Tommy graduated in 2013 from Queen Mary University of London with a first class master's in theoretical physics. Since then he has been working as both a math teaching assistant and a higher education private tutor on subjects such as linear algebra, combinatorics, theory of computation, and group theory. His key interests were focused around discrete representation of space-time using computer implementation. During his final year at university, he developed a Dynamical Non-Deterministic Cellular Automata. The key was to find emergent behavior that showed some resemblance of modern physical theories of space-time and matter. This project is ongoing, and Tommy is currently attending the Wolfram Summer School to improve the efficiency of his implementations and to represent his system in greater than one dimension, where he hopes to find some interesting behavior.

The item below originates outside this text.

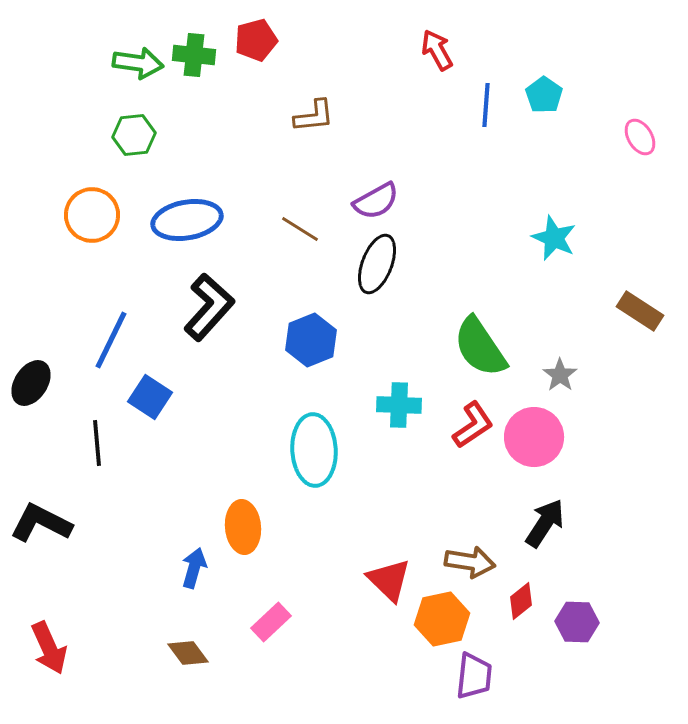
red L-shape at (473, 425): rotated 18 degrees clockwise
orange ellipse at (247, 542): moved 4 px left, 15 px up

Project: Fully Connected Stochastic Substitutions (FCSS) Systems in Non-Euclidean Geometries
The specific system that will be investigated in this research project is structured much like a complete weighted graph on n vertices. Each edge, named interaction edge, consists of a string of indivisible unit parts, named space elements. The amount of these space elements effectively constitutes the weight of the corresponding edge and gives a measure of some ideal Euclidean distance between vertices. Each interaction edge evolves much like a stochastic substitution system, with each space element performing one of two actions, either duplicating (into two), or reducing (into zero), each with a corresponding probability. Furthermore, each point particle has the potential to split (into two, with one space element between them), or to merge, (the interaction edge completely reduces, resulting in one point particle). As well as these rules, each interaction edge also evolves via an action propagation mechanism, where the information of each action propagates through the system at a a rate of one space element per time-step, and does not update the state of the system until the information reaches the end of the interaction edge.

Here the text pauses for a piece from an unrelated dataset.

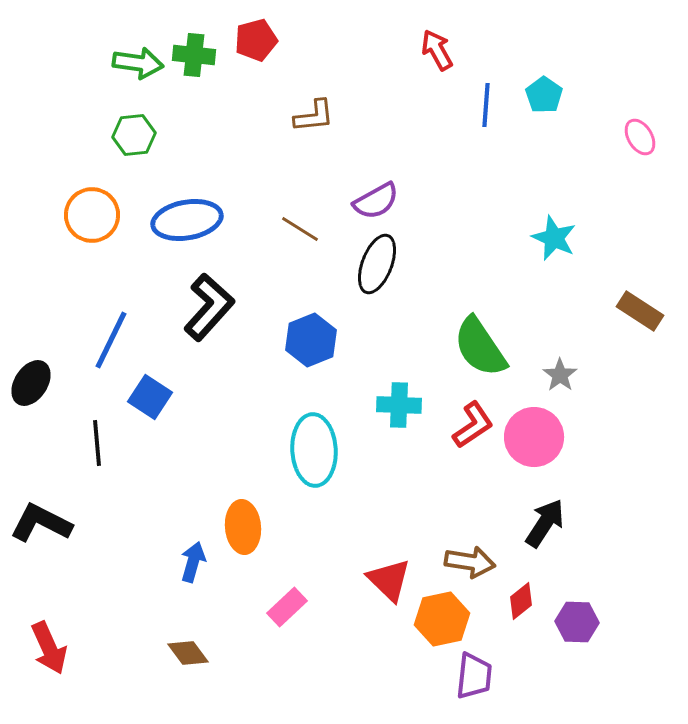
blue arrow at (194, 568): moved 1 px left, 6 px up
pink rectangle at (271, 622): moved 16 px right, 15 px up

When generalizing this system to higher dimensions, the size of the weighted edges violates the constraints of flat Euclidean space. This not only implies intrinsic curvature of the system, when implemented in I dimensions, but also implies that there is one or more coordinate configuration in flat space that minimizes the stress function of the system (a measure of the configurations in different dimensions, given different distributions of weighted graphs), and we will use Mathematica's built-in function Minimize to find the "best fit" for these systems while using a Euclidean fitting algorithm to find other potential satisfying configurations. The evolution of the one-dimensional interaction edge system will be explored and used to determine its behavior in higher-dimensional statistical density distributions. The effect of splitting on the system will also be investigated, as well as that of the stress minimization fitting function.